Molecular models of NS3 protease variants of the Hepatitis C virus

Detalhes bibliográficos
Autor(a) principal: da Silveira, NJF
Data de Publicação: 2005
Outros Autores: Arcuri, H. A., Bonalumi, C. E., de Souza, F. P., Mello, IMVGC, Rahal, Paula [UNESP], Pinho, JRR, de Azevedo, W. F.
Tipo de documento: Artigo
Idioma: eng
Título da fonte: Repositório Institucional da UNESP
Texto Completo: http://dx.doi.org/10.1186/1472-6807-5-1
http://hdl.handle.net/11449/21342
Resumo: Background: Hepatitis C virus (HCV) currently infects approximately three percent of the world population. In view of the lack of vaccines against HCV, there is an urgent need for an efficient treatment of the disease by an effective antiviral drug. Rational drug design has not been the primary way for discovering major therapeutics. Nevertheless, there are reports of success in the development of inhibitor using a structure-based approach. One of the possible targets for drug development against HCV is the NS3 protease variants. Based on the three-dimensional structure of these variants we expect to identify new NS3 protease inhibitors. In order to speed up the modeling process all NS3 protease variant models were generated in a Beowulf cluster. The potential of the structural bioinformatics for development of new antiviral drugs is discussed.Results: the atomic coordinates of crystallographic structure 1CU1 and 1DY9 were used as starting model for modeling of the NS3 protease variant structures. The NS3 protease variant structures are composed of six subdomains, which occur in sequence along the polypeptide chain. The protease domain exhibits the dual beta-barrel fold that is common among members of the chymotrypsin serine protease family.
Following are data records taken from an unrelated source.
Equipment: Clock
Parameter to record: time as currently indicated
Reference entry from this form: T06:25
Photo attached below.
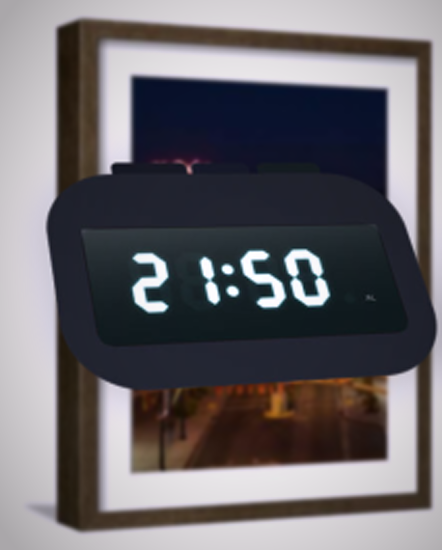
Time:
T21:50
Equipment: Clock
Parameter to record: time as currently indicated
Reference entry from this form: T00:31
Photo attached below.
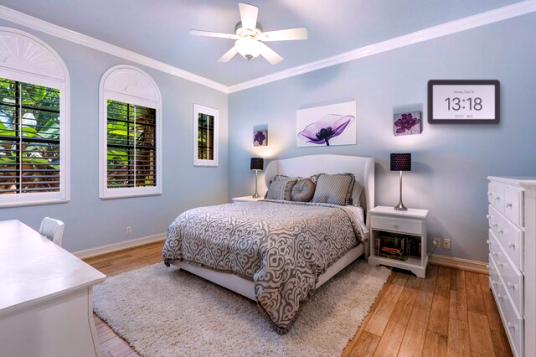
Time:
T13:18
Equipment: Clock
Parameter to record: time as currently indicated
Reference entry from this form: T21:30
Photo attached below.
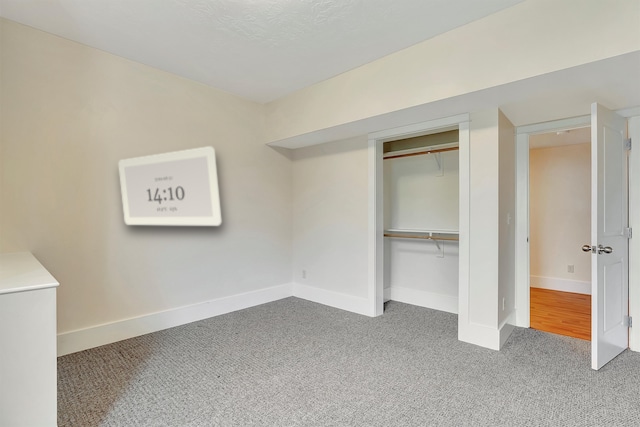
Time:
T14:10
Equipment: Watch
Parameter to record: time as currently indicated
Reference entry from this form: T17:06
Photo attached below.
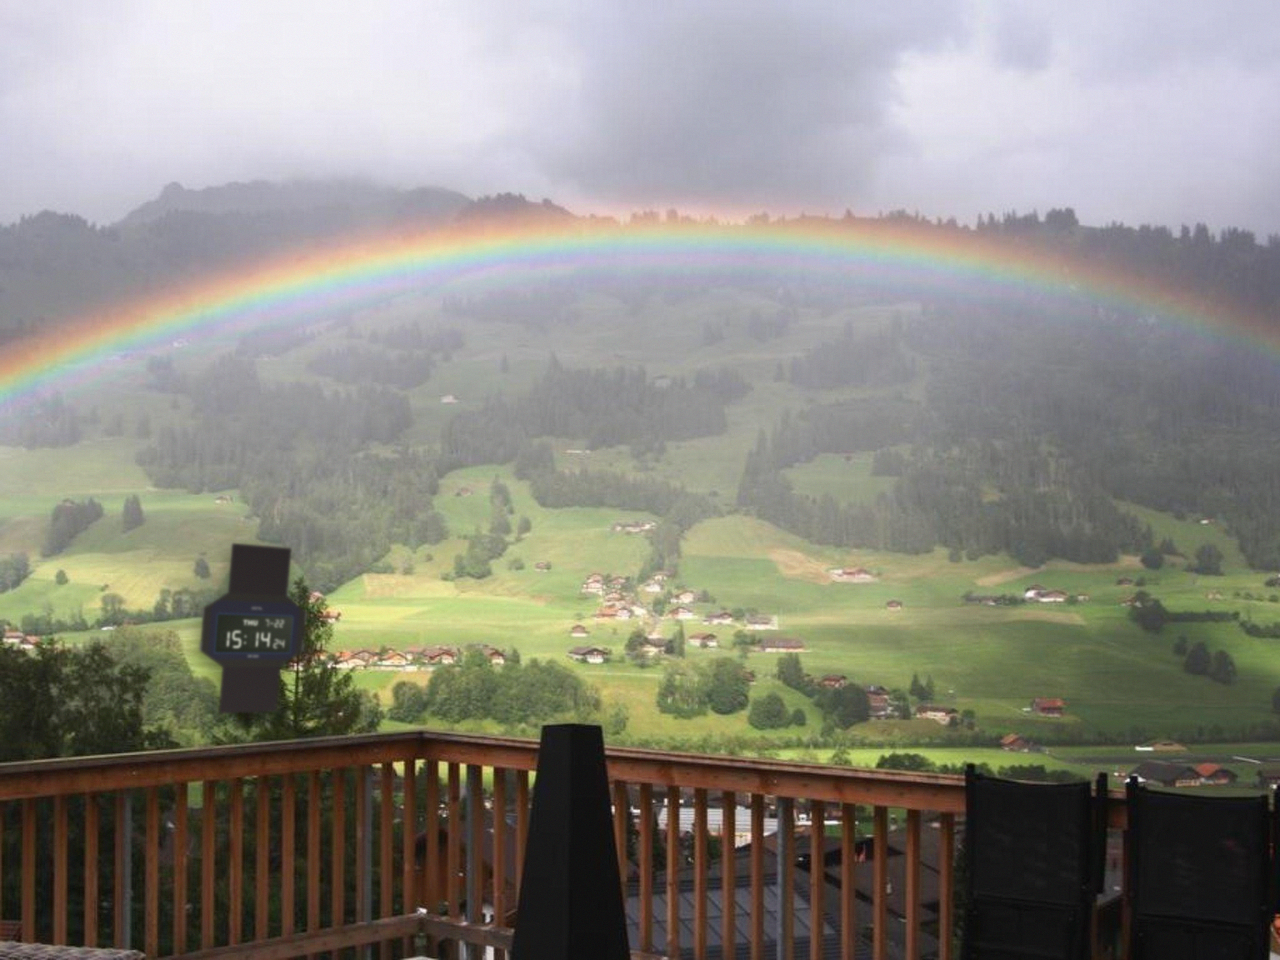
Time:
T15:14
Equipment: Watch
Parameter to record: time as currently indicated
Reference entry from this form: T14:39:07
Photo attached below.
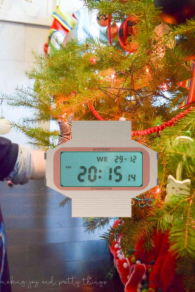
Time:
T20:15:14
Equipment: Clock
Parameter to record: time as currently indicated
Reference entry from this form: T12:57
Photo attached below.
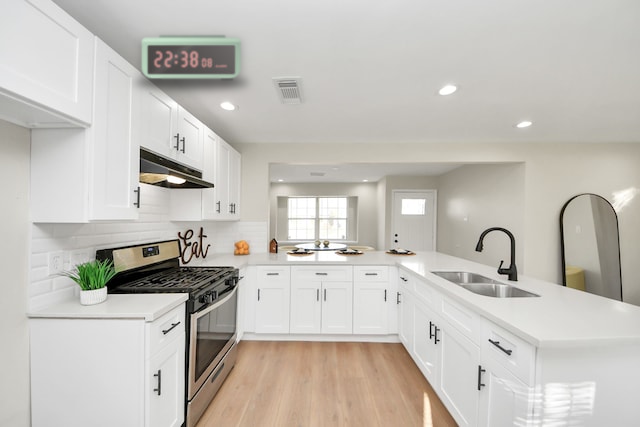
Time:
T22:38
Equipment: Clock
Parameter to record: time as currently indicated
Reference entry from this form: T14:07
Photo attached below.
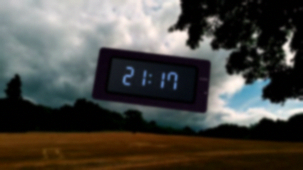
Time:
T21:17
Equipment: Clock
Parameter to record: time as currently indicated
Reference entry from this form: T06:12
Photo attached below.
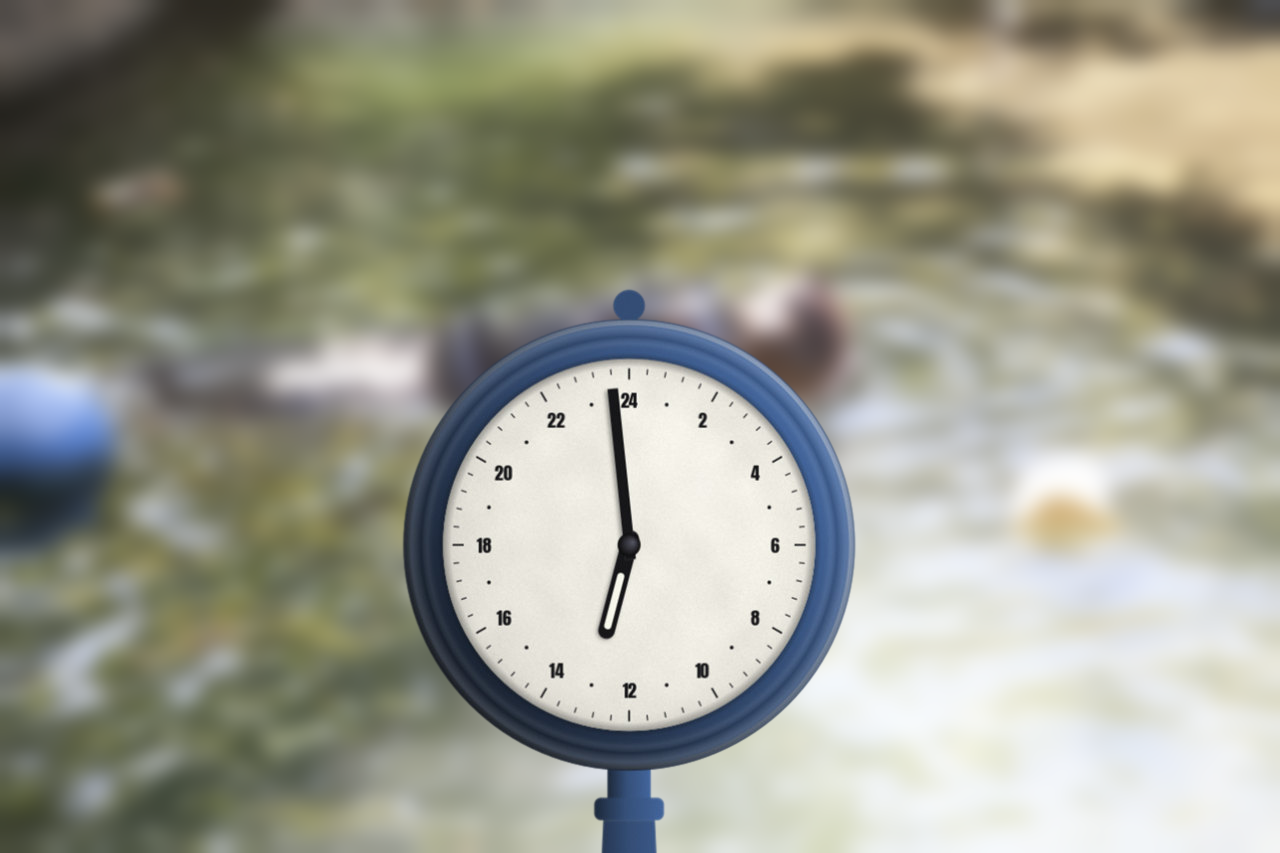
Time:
T12:59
The helicase domain contains two structurally related beta-alpha-beta subdomains and a third subdomain of seven helices and three short beta strands. The latter domain is usually referred to as the helicase alpha-helical subdomain. The rmsd value of bond lengths and bond angles, the average G-factor and Verify 3D values are presented for NS3 protease variant structures.Conclusions: This project increases the certainty that homology modeling is an useful tool in structural biology and that it can be very valuable in annotating genome sequence information and contributing to structural and functional genomics from virus. The structural models will be used to guide future efforts in the structure-based drug design of a new generation of NS3 protease variants inhibitors. All models in the database are publicly accessible via our interactive website, providing us with large amount of structural models for use in protein-ligand docking analysis.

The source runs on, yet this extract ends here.